Effects of Kp Variations 7. Use the quiescent VGG computed in the previous problem to compute the resulting operating point (IDQ and VDSQ) for the cases when Kp is 1/2 and 1/3 its design value (using Eq. (9)).
SPICE Simulation 8. Create a SPICE model for the circuit in Fig. 3 with the values given above and your computed R1 and R2. Use the MOSFET ZVN3306A model and change the Kp and Vtr values to values estimated in Lab 2. Perform a SPICE operating point analysis to determine the voltage from the drain to the ground and the drain current.

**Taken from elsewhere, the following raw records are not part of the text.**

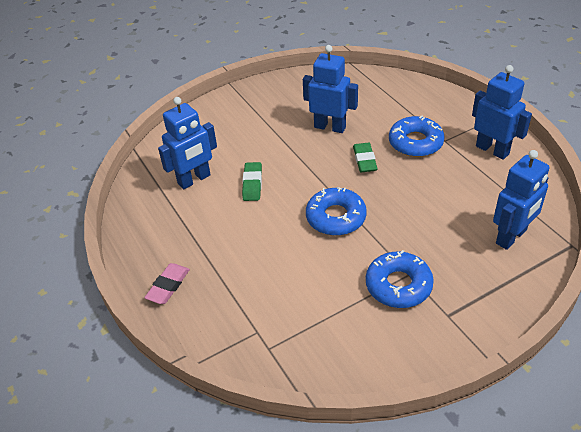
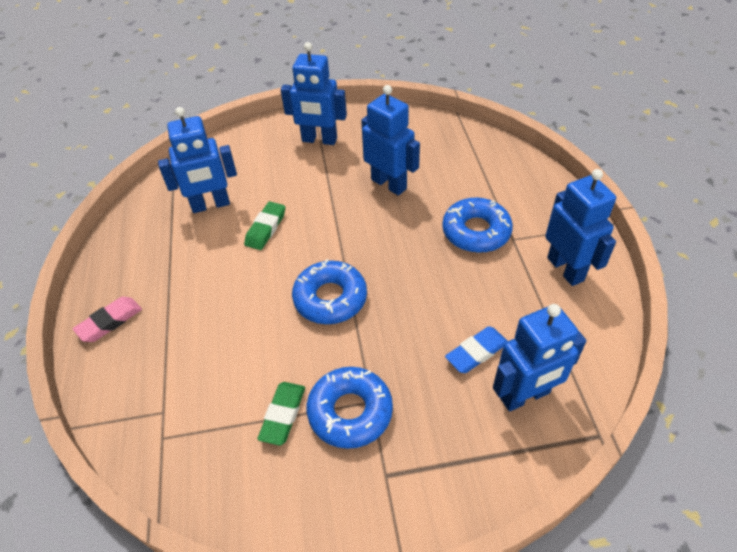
camera: 20 degrees right, 5 degrees up
(253, 109) = (319, 140): none -> blue robot
(364, 160) = (404, 236): green eraser -> green eraser (283, 415)
(463, 220) = (476, 352): none -> blue eraser

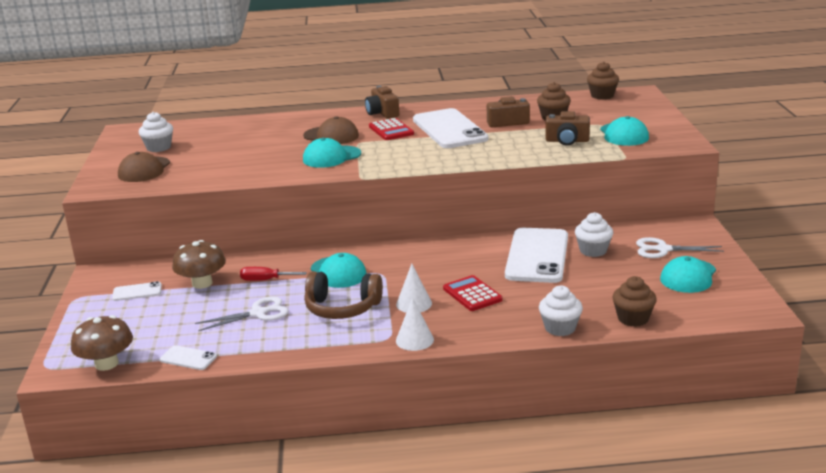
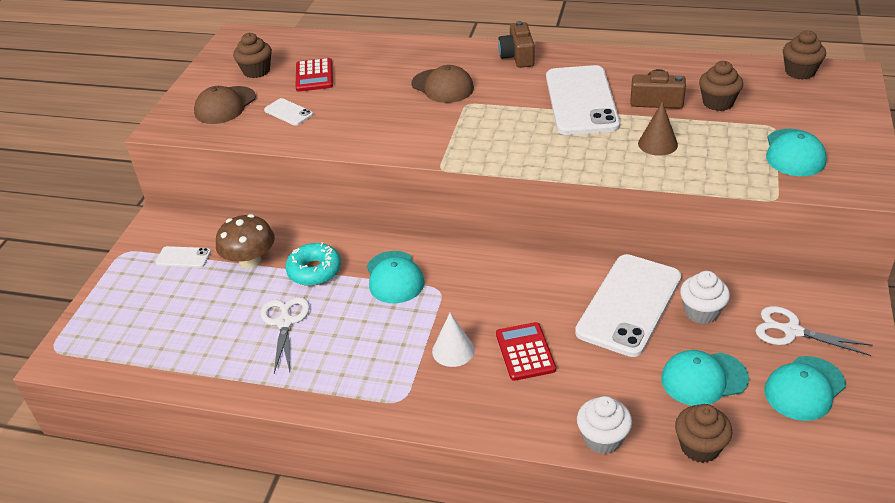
camera: 20 degrees right, 15 degrees up
(106, 364) = (109, 360): brown mushroom -> none
(159, 147) = (256, 71): white cupcake -> brown cupcake
(188, 358) = (187, 374): white phone -> white phone (288, 112)
(258, 313) = (285, 322): white scissors -> white scissors turned 90 degrees counterclockwise
(265, 280) = (314, 271): red screwdriver -> turquoise donut
(331, 157) = (425, 124): turquoise cap -> turquoise cap (703, 379)
(342, 308) = (373, 337): brown headphones -> none
(391, 130) = (513, 89): red calculator -> red calculator (314, 76)
(414, 340) = (428, 412): white cone -> none
(522, 143) = (657, 144): none -> brown cone
(567, 141) = (715, 150): brown camera -> none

Then use SPICE operating point analysis to determine the drain source voltage (VDSQ) and the drain current (IDQ) when Kp has been decreased to 1/2 and 1/3 of its design value.
IV. Laboratory Exercise
1. Measure quiescent points: Construct the MOSFET common source amplifier (Fig. 3) using the Pre-lab values for R1, R2, RS, RD and VDD. Measure the circuit's quiescent operating point by measuring VDSQ, the exact value of RD and the voltage across RD or RS in order to calculate IDQ. Measure the quiescent operating point using the multi- meter on the DC settings. (Discussion: Compare these values with those predicted in the pre-lab exercises)
2. Observe effect of increasing power supply voltage: Increase VDD to 15 V and measure the circuit’s quiescent operating point as in the previous procedure. (Discussion: How did the quiescent operating point change and how did the circuit’s load line change? Is this what you would have expected? Did the circuit's quiescent operating point stay at the midpoint of the load line? Explain.)